Musical story: Let’s role back the clock to 1967. Ures truly is in high school and on weekends being the transmitter engineer at R&B station KYAC in Kirkland, WA.
There, on Sunday mornings, it was my pleasure to engineer for Sonny Buxton’s Jazz Unlimited show. And it was there I developed a taste for Jazz.
Among my favorites was a composer – Oliver Nelson – whose band had some amazing works. One in particular – Jazz and the Abstract Truth has been a favorite for coming up on 50-years now. You can find it on YouTube – provided you even know where to look.
I’ll save you the trouble; click here for the YT piece.
If you’re new to great jazz, you might want to stick with something a lot more “commercial” sounding. Nelson’s “Stolen Moments” is great – very easy listening with only limited solo and ad lib work. Another one, on his tribute to fallen U.S. President John Kennedy that gave Nelson a chance to explore his more cinematic side was “A Genuine Peace” that begins with a Kennedy speech excerpt.
No, this morning’s column is not a piece about “jazz appreciation.” It’s actually about the choice of title for Nelson’s Jazz and Abstract Truth.
If you listen to the song 50-years – off and on – you discover the “music in your head” can be a set of hangars for your thinking.
While the jazz part has tons of solos, that at times may not even seem to make sense, by the end, it’s all pulled together to a satisfying finish. Not all songs do this (that is, start, get a theme, and then wander off in all directions, only to all show up and play nicely together at the end) but it’s a fine metaphor for many things – including how to run successful companies and more.
There is – within music – much to be discovered about how we are as individual humans. Perhaps because music has the unique ability to synchronize the two halves of the brain so that they can go off doing their own things, and yet, at the conclusion of a great thought process, all wander back in with a wonderful conclusion.
But it’s not always so bright because with a nicely crafted jazz metaphor, we can also occasionally make out how the external worlds, the ones beyond our control, actually work.
My offering for your consideration this morning, is that there are probably a half dozen “great situations” playing out in America right now. Situations where we have briefly touched on purpose, but as in some of Nelson’s work, we’ve wandered off to abstract solo parts.
I get tons of emails from readers – and I read every comment submitted to this site before approving it for public consumption.
One of these dealt with the Texas Biker Shoot-out and it speaks to the “abstract truth” that seems very odd in proximity as it is to Jade Helm:
“…don’t think it was HOURS after the gang shootout that I turned on tv and found out about it.
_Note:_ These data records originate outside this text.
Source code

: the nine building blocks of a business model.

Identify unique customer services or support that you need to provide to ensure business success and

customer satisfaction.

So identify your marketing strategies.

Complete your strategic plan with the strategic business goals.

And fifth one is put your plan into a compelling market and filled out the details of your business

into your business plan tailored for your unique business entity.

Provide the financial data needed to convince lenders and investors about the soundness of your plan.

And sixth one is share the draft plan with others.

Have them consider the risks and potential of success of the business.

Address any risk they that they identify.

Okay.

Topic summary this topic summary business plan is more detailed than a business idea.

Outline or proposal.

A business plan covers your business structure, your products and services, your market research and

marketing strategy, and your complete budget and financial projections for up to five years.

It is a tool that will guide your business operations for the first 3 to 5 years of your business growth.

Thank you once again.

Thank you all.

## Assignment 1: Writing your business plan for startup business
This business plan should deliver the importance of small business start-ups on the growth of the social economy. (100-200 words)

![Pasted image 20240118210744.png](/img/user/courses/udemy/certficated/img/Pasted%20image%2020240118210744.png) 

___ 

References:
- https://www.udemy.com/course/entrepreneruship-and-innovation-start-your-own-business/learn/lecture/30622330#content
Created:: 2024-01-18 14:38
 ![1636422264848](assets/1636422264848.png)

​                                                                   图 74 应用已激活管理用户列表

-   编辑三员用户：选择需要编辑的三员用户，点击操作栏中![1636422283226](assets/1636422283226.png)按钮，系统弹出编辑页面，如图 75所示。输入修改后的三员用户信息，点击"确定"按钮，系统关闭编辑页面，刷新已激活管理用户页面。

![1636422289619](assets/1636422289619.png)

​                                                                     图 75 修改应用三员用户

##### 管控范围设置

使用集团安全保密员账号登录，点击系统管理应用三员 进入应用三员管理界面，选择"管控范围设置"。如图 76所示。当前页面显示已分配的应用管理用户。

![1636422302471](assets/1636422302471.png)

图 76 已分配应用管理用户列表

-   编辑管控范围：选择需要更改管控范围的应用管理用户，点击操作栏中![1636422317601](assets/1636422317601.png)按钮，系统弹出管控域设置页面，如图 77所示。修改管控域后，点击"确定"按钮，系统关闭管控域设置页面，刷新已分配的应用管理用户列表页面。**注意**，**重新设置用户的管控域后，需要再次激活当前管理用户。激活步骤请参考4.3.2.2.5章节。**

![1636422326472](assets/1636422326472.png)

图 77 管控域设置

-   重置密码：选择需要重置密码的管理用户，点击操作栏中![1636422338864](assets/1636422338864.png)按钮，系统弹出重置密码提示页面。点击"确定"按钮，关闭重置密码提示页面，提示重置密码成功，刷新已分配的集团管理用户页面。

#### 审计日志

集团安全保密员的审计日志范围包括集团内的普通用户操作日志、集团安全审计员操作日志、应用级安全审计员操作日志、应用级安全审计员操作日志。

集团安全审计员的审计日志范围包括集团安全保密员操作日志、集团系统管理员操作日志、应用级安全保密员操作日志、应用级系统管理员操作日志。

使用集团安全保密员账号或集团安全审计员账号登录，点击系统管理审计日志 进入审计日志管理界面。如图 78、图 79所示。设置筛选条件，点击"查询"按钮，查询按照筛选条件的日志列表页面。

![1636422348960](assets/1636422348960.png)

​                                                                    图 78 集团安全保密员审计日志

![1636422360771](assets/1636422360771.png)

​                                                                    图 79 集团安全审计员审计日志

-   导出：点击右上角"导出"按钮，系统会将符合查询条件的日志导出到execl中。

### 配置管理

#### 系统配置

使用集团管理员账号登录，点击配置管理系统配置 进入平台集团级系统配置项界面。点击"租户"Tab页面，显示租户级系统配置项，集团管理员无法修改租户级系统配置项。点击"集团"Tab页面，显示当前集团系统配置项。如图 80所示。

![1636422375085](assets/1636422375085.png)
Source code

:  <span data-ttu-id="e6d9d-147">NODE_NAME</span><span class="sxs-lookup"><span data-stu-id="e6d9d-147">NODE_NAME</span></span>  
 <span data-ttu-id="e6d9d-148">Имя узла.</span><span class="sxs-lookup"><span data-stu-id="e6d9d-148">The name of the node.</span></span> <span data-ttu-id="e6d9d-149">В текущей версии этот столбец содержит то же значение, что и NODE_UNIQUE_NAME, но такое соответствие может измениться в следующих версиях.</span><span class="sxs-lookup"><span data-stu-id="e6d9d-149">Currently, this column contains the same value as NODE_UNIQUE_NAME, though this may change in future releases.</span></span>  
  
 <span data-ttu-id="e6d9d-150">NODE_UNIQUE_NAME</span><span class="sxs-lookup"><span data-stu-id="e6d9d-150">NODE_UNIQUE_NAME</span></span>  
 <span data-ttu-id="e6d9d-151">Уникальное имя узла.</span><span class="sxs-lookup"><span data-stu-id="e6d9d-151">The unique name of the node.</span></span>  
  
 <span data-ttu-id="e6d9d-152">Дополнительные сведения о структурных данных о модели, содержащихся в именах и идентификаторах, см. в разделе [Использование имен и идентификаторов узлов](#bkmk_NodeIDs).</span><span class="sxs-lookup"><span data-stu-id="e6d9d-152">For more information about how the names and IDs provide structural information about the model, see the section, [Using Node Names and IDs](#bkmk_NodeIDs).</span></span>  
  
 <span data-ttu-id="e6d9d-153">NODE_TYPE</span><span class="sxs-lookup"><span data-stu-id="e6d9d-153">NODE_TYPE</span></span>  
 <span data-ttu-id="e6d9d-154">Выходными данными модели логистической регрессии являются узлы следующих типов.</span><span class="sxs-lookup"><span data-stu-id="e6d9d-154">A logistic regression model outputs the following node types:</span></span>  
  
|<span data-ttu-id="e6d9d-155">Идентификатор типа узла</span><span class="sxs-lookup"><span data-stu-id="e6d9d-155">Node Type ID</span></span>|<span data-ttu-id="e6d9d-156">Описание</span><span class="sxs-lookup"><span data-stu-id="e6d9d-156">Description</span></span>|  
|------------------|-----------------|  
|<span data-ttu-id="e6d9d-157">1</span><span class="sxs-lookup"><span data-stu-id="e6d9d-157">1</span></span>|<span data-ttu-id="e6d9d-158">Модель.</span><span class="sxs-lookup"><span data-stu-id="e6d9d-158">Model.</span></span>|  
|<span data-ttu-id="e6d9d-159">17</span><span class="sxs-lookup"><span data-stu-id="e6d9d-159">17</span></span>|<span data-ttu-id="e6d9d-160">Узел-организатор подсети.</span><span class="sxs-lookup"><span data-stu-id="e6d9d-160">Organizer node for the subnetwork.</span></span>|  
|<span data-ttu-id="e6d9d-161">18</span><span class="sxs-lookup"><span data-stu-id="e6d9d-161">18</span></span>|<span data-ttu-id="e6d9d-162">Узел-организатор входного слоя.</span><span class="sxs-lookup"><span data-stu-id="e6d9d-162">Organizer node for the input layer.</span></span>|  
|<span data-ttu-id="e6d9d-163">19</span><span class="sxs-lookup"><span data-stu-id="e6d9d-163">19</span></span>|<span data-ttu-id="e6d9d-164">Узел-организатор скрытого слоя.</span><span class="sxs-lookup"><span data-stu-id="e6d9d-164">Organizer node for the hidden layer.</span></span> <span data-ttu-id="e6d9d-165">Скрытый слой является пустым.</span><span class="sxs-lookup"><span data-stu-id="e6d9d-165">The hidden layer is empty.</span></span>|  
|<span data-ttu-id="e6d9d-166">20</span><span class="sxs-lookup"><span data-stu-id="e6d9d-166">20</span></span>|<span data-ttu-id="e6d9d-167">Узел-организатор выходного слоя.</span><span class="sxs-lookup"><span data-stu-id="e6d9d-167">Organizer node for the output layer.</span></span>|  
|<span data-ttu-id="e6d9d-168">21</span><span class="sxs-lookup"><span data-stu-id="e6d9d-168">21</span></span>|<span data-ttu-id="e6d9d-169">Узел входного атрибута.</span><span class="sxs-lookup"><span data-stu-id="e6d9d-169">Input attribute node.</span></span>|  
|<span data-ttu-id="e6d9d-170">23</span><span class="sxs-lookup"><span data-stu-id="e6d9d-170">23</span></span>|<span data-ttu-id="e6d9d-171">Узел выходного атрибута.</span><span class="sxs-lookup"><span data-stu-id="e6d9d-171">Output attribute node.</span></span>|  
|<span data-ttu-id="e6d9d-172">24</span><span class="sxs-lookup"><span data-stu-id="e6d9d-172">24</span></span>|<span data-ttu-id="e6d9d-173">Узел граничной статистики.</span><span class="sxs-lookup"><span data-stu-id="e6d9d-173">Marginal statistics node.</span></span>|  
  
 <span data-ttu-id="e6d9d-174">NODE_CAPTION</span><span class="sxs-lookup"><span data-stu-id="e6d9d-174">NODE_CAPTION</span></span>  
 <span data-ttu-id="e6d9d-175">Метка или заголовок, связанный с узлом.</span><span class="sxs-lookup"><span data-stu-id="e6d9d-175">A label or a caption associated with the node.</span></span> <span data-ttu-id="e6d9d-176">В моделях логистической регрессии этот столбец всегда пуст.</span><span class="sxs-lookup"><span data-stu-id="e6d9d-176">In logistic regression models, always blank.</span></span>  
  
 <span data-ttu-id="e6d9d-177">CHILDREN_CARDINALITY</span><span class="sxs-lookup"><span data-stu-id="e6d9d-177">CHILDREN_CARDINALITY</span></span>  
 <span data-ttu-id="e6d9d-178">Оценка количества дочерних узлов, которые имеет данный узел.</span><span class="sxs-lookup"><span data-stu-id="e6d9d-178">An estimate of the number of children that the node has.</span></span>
But as soon as I saw the news about it, and saw a lot of bikers sitting quietly on a curb like kindergardeners,(no handcuffs on them, etc) I had the same kind of feeling that I had the day I turned on tv and there was the news about the towers in New Yawk…..I had a calm “what is this?” feeling, and I didn’t think it was “real.” I saw that it was indeed real, yet still had a “what the heck is this?” feeling about the former .
I’m not trying to make somethin’ out of nothin’……I just think the gang thing is not what it is proclaimed to be. When I was outside of Houston, about 2 wks ago, and about 30 minutes away from Bastrop, I saw about 4-6 bikers going down the street, and thought it was odd to see them there. I don’t know that I’ve ever seen any in person before. Wonder if this could really be some part of sicko game that is part of the exercise supposed to take place soon in Tx. It just seems too odd to me to be unrelated to anything else. It SAID on tv and in print, that a number of them had been killed (9?)and something like 200 arrested, and yet all I saw was the kindergardner group lined up nicely and without cuffs,sitting on a curb. News said it was a “bloody” or “gory” scene, yet I saw no pictures like that. I don’t know……….. M
And this person was not alone…here’s another reasonable comment:
“These Texas gangs dont look like Chicago/Peoria counterparts at all!